The themes addressed by the film itself are very contemplative. There is a kind of nihilism, a kind of pessimism, in us of the younger generation. I am personally interested in things like cyberpunk culture, and the themes you find there–like existential questions about who we are–form the foundation of this film. Also, young people are self-conscious, by which I mean we are concerned about our own existence. I have some very intelligent colleagues in the field of philosophy, so I often think about the circumstances of how we live day to day and what young people, including myself, think about, against the background of the influences around us and the cultures we have been involved in.

YM: In addition to YIDFF, Anhell69 has been well received at many international film festivals. How do you view this reception? How do your friends view the film?

TM: Firstly, I can say that the film deals with universal themes and events that are common in other countries as well and this is how it was received. Sometimes it is received favorably, and some have told me the exact opposite opinion. However, for me, I don’t really care about other people’s opinions or rather, I don’t really care either way. But there is one thing that left a very strong impression on me. I have a friend with HIV named Julián, who was also in the movie, and a comment he made still stays with me. After seeing the film, he said, "Thank you. I didn’t know that I had anything I could share with the world." I love these words.
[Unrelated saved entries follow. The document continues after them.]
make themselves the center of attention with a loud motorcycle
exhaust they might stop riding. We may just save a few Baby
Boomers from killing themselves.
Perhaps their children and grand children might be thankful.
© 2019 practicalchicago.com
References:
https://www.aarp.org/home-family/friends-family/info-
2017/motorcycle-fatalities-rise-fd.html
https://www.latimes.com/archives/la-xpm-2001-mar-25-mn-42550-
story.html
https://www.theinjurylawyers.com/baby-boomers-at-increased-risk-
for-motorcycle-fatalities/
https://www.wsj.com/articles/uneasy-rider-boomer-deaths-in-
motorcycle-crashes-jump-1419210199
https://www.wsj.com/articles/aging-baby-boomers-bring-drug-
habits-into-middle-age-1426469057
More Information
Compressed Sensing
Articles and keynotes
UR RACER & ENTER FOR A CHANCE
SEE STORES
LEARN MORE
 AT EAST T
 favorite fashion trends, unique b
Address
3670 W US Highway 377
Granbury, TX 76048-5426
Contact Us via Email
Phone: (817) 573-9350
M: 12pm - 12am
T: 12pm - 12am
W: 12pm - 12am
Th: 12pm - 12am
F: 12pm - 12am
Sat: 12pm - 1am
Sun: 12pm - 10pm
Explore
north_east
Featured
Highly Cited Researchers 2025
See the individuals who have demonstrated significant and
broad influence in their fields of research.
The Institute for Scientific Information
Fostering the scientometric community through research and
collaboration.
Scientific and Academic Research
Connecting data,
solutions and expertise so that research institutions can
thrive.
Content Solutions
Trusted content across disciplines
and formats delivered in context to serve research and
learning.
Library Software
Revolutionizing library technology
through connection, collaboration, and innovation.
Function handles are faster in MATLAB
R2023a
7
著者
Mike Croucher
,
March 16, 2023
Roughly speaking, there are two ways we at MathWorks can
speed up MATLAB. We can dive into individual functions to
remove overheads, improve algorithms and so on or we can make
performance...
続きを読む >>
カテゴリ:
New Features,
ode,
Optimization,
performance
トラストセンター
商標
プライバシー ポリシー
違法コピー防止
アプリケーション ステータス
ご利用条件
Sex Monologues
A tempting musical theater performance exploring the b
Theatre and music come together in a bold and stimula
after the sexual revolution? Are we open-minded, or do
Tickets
To be a witness of history

YM: How did you decide to have director Víctor Gaviria in the film?

TM: First, we had the good fortune to know his daughter Mercedes Gaviria. Victor Gaviria is a very important person in Medellín, so we wanted to call on him as a kind of witness to the history of Medellín cinema. The question was, what is the significance of Gaviria’s films when viewed today? Gaviria’s Rodrigo D: No futuro (1990) is a film about young people in Medellín dealing with themes such as violence and murder. By having him appear in the film as a witness, we were able to connect with and inherit the cinematic past.

There is a scene in the film where I am in a coffin dressed as a corpse and Gaviria is driving the hearse. Two filmmakers coexist inside the hearse: one from the present and one from the past, in what I call a loop. Rodrigo D: No futuro is a film about young people in Medellín who have no future. Now, thirty years later, what are things like? Nothing has changed. Two directors, who filmed the stagnant and unchanging city of Medellín and the young people who live in it, side-by-side in a hearse, and both of them became the voice of the dead. To make a film is to document, to become a witness. The voices of the dead are being relayed via the appearance of the directors in the film.

Compiled by Yoshida Miwa
Translated by Christopher M. Cabrera

Photography: Abe Akiha / Video: Oshita Yumi / Interpreter: Kayama Shota / 2023-10-08

Yoshida Miwa
Yoshida participated in the Yamagata Film Criticism Workshop at YIDFF 2011. Since 2013 she has been a member of the YIDFF International Competition Selection Committee. She has contributed to SPUTNIK: YIDFF Reader 2023 with “Trans Cinema: Anhell69.” Resident of Yamagata City.